HONOLULU, 30 September 2016 (AP) – Federal authorities added seven yellow-faced bee species, Hawaii’s only native bees, for protection under the Endangered Species Act Friday, a first for any bees in the United States.
The U.S. Fish and Wildlife Service announced the listing after years of study by the conservation group Xerces Society.
The group says their goal is to protect nature’s pollinators and invertebrates, which play a vital role in the health of the overall ecosystem.
The Xerces Society was involved in the initial petitions to protect the bee species, said Sarina Jepson, director of endangered species and aquatic programs for the Portland, Oregon-based group. Jepson said yellow-faced bees can be found elsewhere in the world, but these species are native only to Hawaii and pollinate only plant species indigenous to the islands.
The bees can be found in a wide variety of habitats in Hawaii, from coastal environments to high-elevation shrub lands, she said.
The bees are critical for maintaining the health of plants and other animals across the islands, said Fish and Wildlife spokesman Brent Lawrence.
“Pollinators play such an important role,” he said. “Listing these species as endangered will certainly help draw attention to the threats that have brought them close to extinction and it also allows us to begin the process of bringing about recovery.”
Lawrence said there are a number of threats including non-native species that are having a “devastating” effect on the ecosystem. [more]
By Matthew Shepherd
30 September 2016
(Xerces Society) – Hard on the heels of last week’s announcement about the proposed listing of the rusty patched bumble bee, today we got more great news for bees: the U.S. Fish and Wildlife Service published a final rule that makes a group of yellow-faced bees in Hawaii the first bees in the country to be protected under the Endangered Species Act.
The USFWS declaration that seven species of yellow-faced bees (genus Hylaeus) are “endangered” comes after a multi-year effort by the Xerces Society to gain recognition and protection for these bees. The Society submitted petitions to the USFWS in March 2009. This final rule comes a year to the day since the proposed rule was published, about which I also wrote on our blog.
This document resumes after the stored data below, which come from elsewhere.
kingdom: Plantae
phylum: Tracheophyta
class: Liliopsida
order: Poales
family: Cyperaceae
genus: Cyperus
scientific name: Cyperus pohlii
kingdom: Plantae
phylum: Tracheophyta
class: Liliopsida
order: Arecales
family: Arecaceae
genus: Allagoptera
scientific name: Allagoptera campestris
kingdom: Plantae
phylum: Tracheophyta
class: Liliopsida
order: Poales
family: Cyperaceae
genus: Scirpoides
The USFWS decision is excellent news for these bees, but there is much work that needs to be done to ensure that Hawaii’s bees thrive. There is only one genus of bees that is native to the Hawaiian Islands, Hylaeus, commonly called yellow-faced bees because of colored markings on their faces. These bees are often found in small patches of habitat hemmed in by agricultural land or developments. Unfortunately, the USFWS has not designated any “critical habitat,” areas of land of particular importance for the endangered bees.
We want to recognize the work of researcher Karl Magnacca, who has spent years studying Hawaii’s bees and whose work provided the evidence for these listings. We also thank photographer John Kaia, whose images have done much to lift these bees out of obscurity.
An excellent offshoot of the work to protect these bees is the Hylaeus Project of Lisa Schonberg, drummer, entomologist, and previous Xerces employee, who helped write the petitions in 2009. Lisa combined her two passions and spent time observing the bees’ environment, in particular the soundscapes they live within, and published a book about it and created a series of compositions for the Secret Drum Band.